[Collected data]
>>

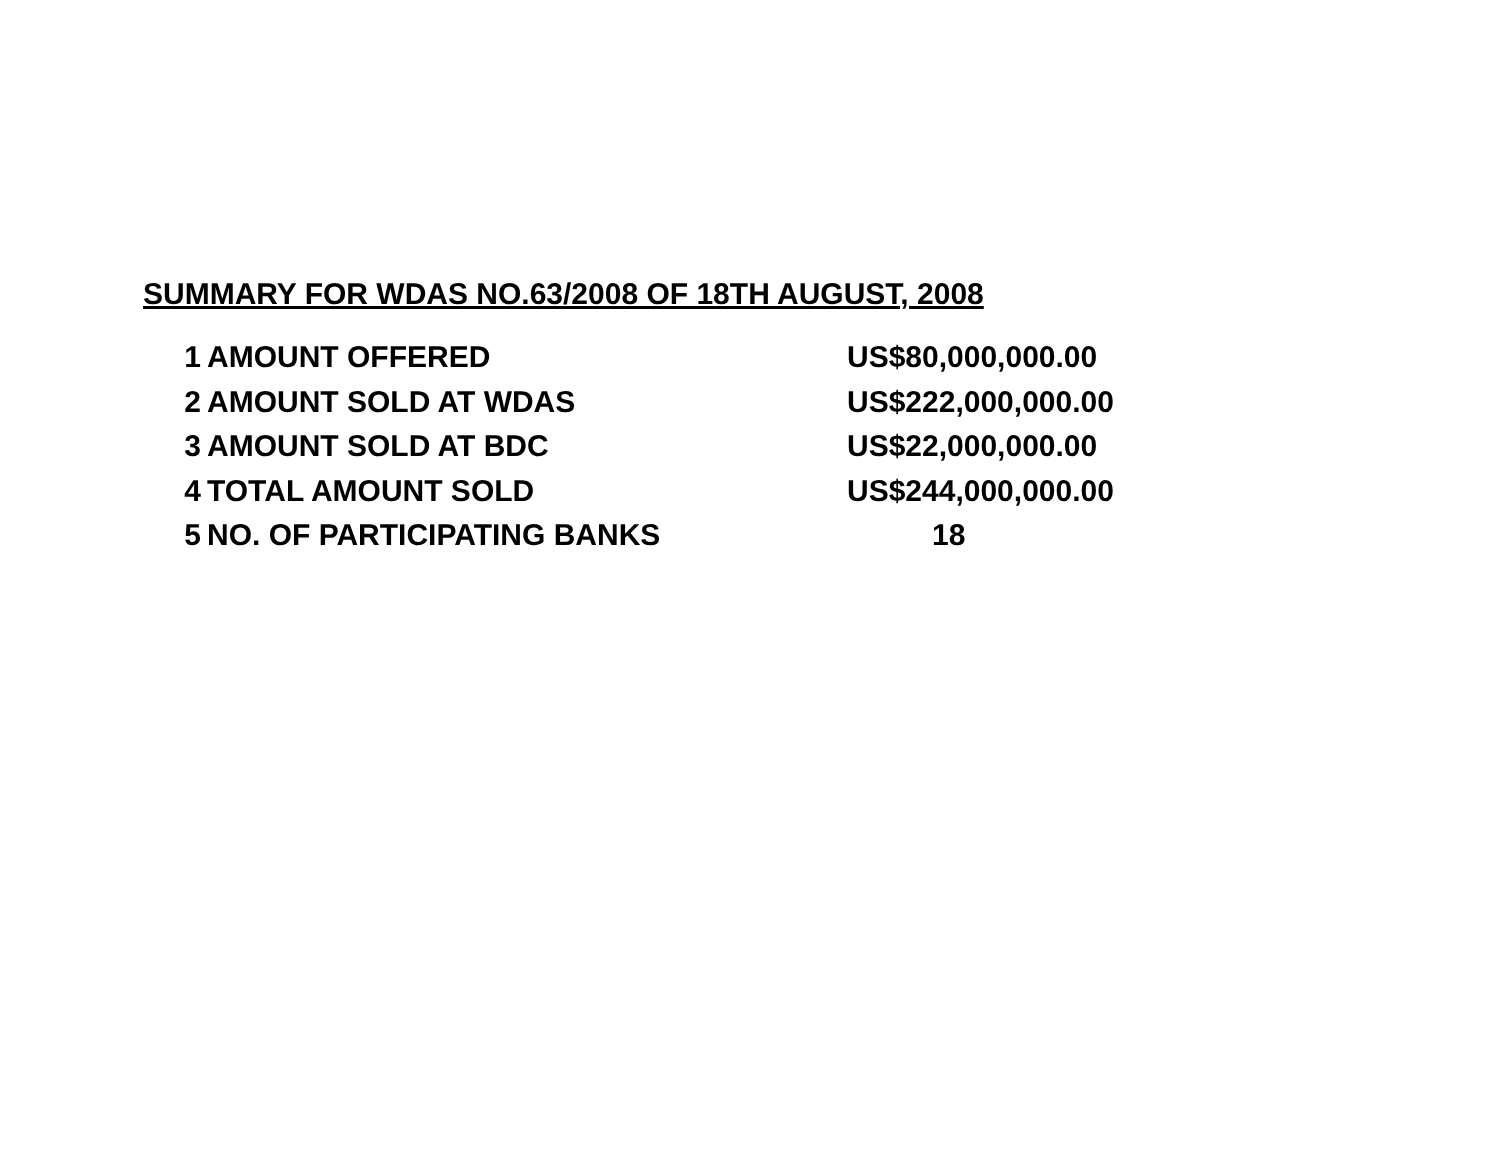SUMMARY FOR WDAS NO.63/2008 OF 18TH AUGUST, 2008
| 1 | AMOUNT OFFERED | US$80,000,000.00 |
| 2 | AMOUNT SOLD AT WDAS | US$222,000,000.00 |
| 3 | AMOUNT SOLD AT BDC | US$22,000,000.00 |
| 4 | TOTAL AMOUNT SOLD | US$244,000,000.00 |
| 5 | NO. OF PARTICIPATING BANKS | 18 |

<<

■ **PROBLEM TO SOLVE**
Only lines that include "AMOUNT" belong in the answer; return them from the entries above.

■ **RESULT OF THE TASK**
| 1 | AMOUNT OFFERED | US$80,000,000.00 |
| 2 | AMOUNT SOLD AT WDAS | US$222,000,000.00 |
| 3 | AMOUNT SOLD AT BDC | US$22,000,000.00 |
| 4 | TOTAL AMOUNT SOLD | US$244,000,000.00 |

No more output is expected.